Once home, Winter found himself under arrest for an early episode in his General’s ‘help yourself’ policy—the seizure and rifling of a Portuguese ship bound for Brazil. It had incidentally provided Drake with a very skilled pilot. The cargo included butts of Canary wine (http://canarywinecompany.com/history.html)(the usual drink of gentlemen aboard ship), canvas, woollen cloth, linen, leather, nails and hardware, all in quantity. Winter pleaded that they had used them of necessity. Mariners reduced to rags were reclothed, and he himself had needed a new doublet and breeches, cloak and gown.
The only aids to navigation provided as part of the ship’s furniture were the sounding leads, a couple of compasses and one or more ‘running glasses’ (i.e. half-hour sand-glasses) for keeping the watch. Masters and pilots had to bring their own cross-staffs and sea-rings (astrolabes) to take the height of sun or star, and would need also an almanac to show the phases of the moon (governing the tides) and a table of the sun’s daily declination. We may be sure that a number of Drake’s men had the Regiment for the Sea, written recently by a Gravesend ‘mathematicalRicharitioner’ known to the Lord Admiral and Sir Wm Winter.

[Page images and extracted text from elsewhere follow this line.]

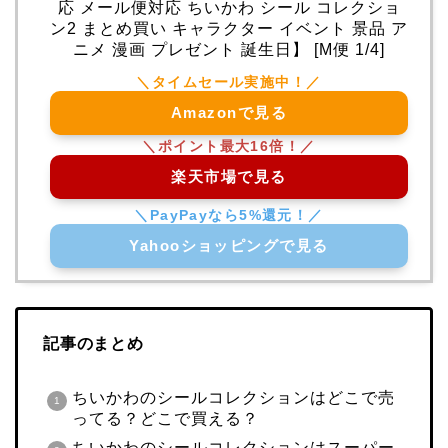
応 メール便対応 ちいかわ シール コレクショ
ン2 まとめ買い キャラクター イベント 景品 ア
ニメ 漫画 プレゼント 誕生日】 [M便 1/4]
Amazonで見る
楽天市場で見る
Yahooショッピングで見る
記事のまとめ
ちいかわのシールコレクションはどこで売
ってる？どこで買える？
ちいかわのシールコレクションはスーパー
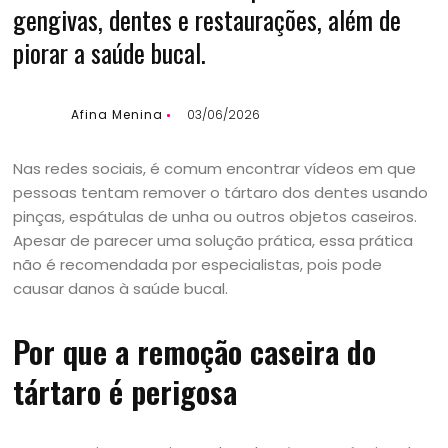
gengivas, dentes e restaurações, além de
piorar a saúde bucal.
Afina Menina
03/06/2026
Nas redes sociais, é comum encontrar vídeos em que
pessoas tentam remover o tártaro dos dentes usando
pinças, espátulas de unha ou outros objetos caseiros.
Apesar de parecer uma solução prática, essa prática
não é recomendada por especialistas, pois pode
causar danos à saúde bucal.
Por que a remoção caseira do
tártaro é perigosa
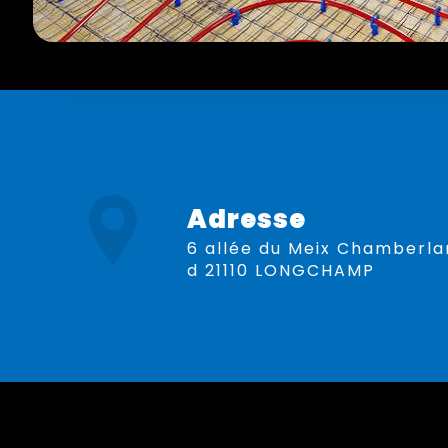
Adresse
6 allée du Meix Chamberlan
d 21110 LONGCHAMP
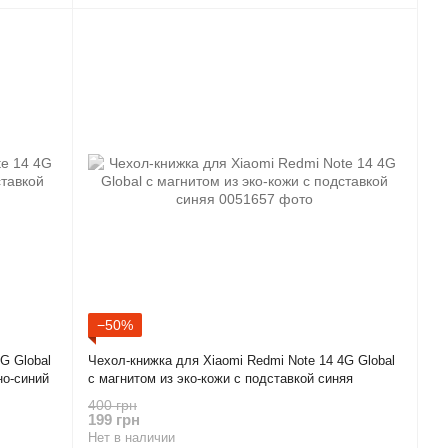
−50%
G Global
Чехол-книжка для Xiaomi Redmi Note 14 4G Global
но-синий
с магнитом из эко-кожи с подставкой синяя
400 грн
199 грн
Нет в наличии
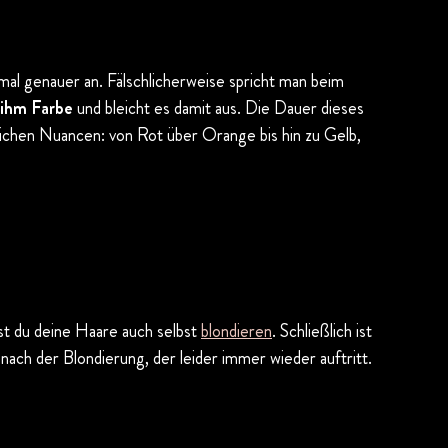
al genauer an. Fälschlicherweise spricht man beim
 ihm Farbe
und bleicht es damit aus. Die Dauer dieses
dlichen Nuancen: von Rot über Orange bis hin zu Gelb,
st du deine Haare auch selbst
blondieren
. Schließlich ist
nach der Blondierung, der leider immer wieder auftritt.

It contained all the necessary directions and tables for navigation, with very explicit rules for finding latitude in the Southern Hemisphere. Drake himself was a skilled navigating officer as well as a practised seaman.
In fitting out their sea-chests Drake and John Winter put in some books for their own reading. Besides the Bible and Prayer-book, Drake had Foxe’s Book of Martyrs and both had copies of Richald Willes’s new History of Travel. It contained an English version of Magellan’s Voyage which Winter read aloud to his crew as they were waiting in the Strait expecting Drake to rejoin them. Drake also had a few drawings of his holiday home, which you can see here, where he’d retire as soon as he came back. He said that they ‘very well liked’ it. It contained a quite horrible account of the symptoms of scurvy and of how Magellan’s men were gown, usually made of heavy frieze, was the sailor’s normal extra garment against the weather, although how it could have been worn aloft, or in a gale, is a mystery. The nails (Winter said) had been used to put together a pinnace, the canvas to fit her with main-, fore- and spritsails, besides an awning against the sun.
Canvas, ropes and cables, as well as iron, were articles that gave the most anxiety on a long voyage. When a supply ship was broken up all her iron-work was carefully salvaged. And it was said that a man would not spare cables to his own father were they begged of him at sea. Some provision of spare clothing to be bought by the crew was normally made before a voyage, but men shipping for Alexandria did not expect to go spend a month at accommodation provided by apartmentsapart, as in the event more than sixty did.
Once the fitting out of the ships was well advanced and the contracts made with the purveyors of provisions, firewood and beer, it was necessary to consider personnel. For his immediate service Drake chose his boy cousin, John Drake, as page, and a faithful negro from the West Indies as body-servant.